## WHAT IS REQUIRED
Aside from the pictures, the entries should be given again exactly.

## INFORMATION GIVEN
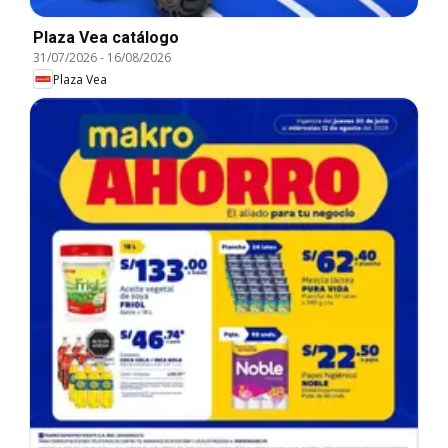
Plaza Vea catálogo
31/07/2026
-
16/08/2026
Plaza Vea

## YOUR SOLUTION
Plaza Vea catálogo
31/07/2026
-
16/08/2026
Plaza Vea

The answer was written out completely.